Knuth–Morris–Pratt string-searching algorithm (or KMP algorithm) is a string search algorithm.

It’s named with the combined names of authors and first published at 1970.

KMP algorithm is elegant and efficient. Give any text and pattern, the overall time complexity is O(M+N), where M is the length of text and N is the length of pattern.

To understanding KMP, we need to explain with naive string search algorithm and prefix string.

Naive string search algorithm

Naive string search has two loops, we iterate each index from text and check each substring with pattern.

The overall time complexity is O(M*N).

int naive_search(char* s, char* p) {
int sl = strlen(s);
int pl = strlen(p);
int i = 0;
int j = 0;
while (i < sl && j < pl) {
if (s[i] == p[j]) {
i++;
j++;
} else {
i = i - j + 1;
j = 0; // Fallback to the beginning of pattern
}
}
return j == pl ? (i-j) : (-1);
}

The drawback of naïve algorithm is we fallback to the beginning of pattern every time.

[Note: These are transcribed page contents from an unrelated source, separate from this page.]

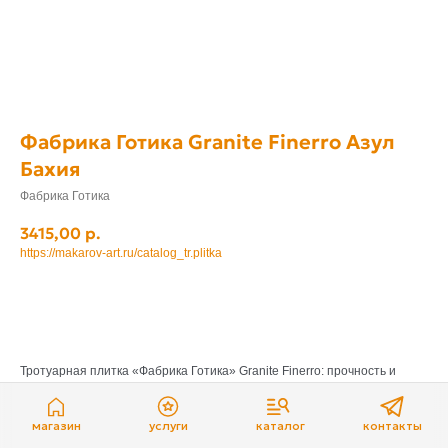
Фабрика Готика Granite Finerro Азул
Бахия
Фабрика Готика
3415,00
р.
https://makarov-art.ru/catalog_tr.plitka
Отложить
Тротуарная плитка «Фабрика Готика» Granite Finerro: прочность и
эстетика натурального гранита
Ищете надёжное и стильное решение для мощения? Тротуарная
плитка Granite Finerro от «Фабрики Готика» сочетает в себе
магазин
услуги
каталог
контакты
непревзойдённую прочность керамогранита и изысканный внешний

It will perform badly for such an input:

text    : a a a d e d f
pattern : a a a c

loop #1 : a a a c
loop #2 : a a a c
loop #3 : a a a c

Each time we checked almost all the characters of pattern, but the last one is different, and then we restart the checking process from the beginning.

How to solve this issue?

Prefix and suffix string sets

To understand how to optimize naive string search, we need to know what is the common prefix and suffix substring.

Given any string, a prefix string set is a set contains all the prefix substring of it. For example, the pefix string set of “hello” is:

{ "h", "he", "hel", "hell"}

Suffix string set is similar but only contains suffix sub-string, for “hello”:

{ "o", "ol", "llo", "ello"}

With these two sets, we could get the longest length of common string in two sets. For example:

text: "ababab"
Prefix set: { "a", "ab", "aba", "abab", "ababa" }
Suffix set: { "b", "ab", "bab", "abab", "babab" }

Longest common string length: length("abab") => 4

How to use a common string of prefix and suffix substring to make string search quicker?

For each index of pattern, we build a table which contains the longest length of current substring.

For pattern “ccca”, the table is:

file:img/2020_05_10_kmp-string-search.org_20200510_133533.png

With text input text of “ccccccccca”, we can skip some part of pattern:

file:img/kmp-s1.gif

We even can skip multiple characters from pattern. Given the text of “ababababca”, let’s search the pattern of “abababca”:

file:img/kmp-s2.gif

KMP algorithm

With all above explaination, we can figure out KMP is similar with naive string search algorithm, but with an optimization of next table. We use next table to skip prefix parts of pattern:

void getNext(char* p, int* next){
int i = 0, j = -1;
next[0] = -1;
while (i < strlen(p)) {
if (j == -1 || p[i] == p[j]) {
++i;
++j;
next[i] = j;
}
else j = next[j];
}
}

int KMP(char* text, char* pattern) {
int lt = strlen(text);
int lp = strlen(pattern);
int i = 0;
int j = 0;

int next[lp + 1];
getNext(pattern, next);

while (i < lt && j < lp) {
if (j == -1 || text[i] == pattern[j]) {
i++;
j++;
}
else j = next[j];
}
if (j == lp) return i - j;
return -1;
}


int main() {
char* text = strdup("ababababca");
char* pattern = strdup("abababca");
printf("res: %d\n", KMP(text, pattern));
return 0;
}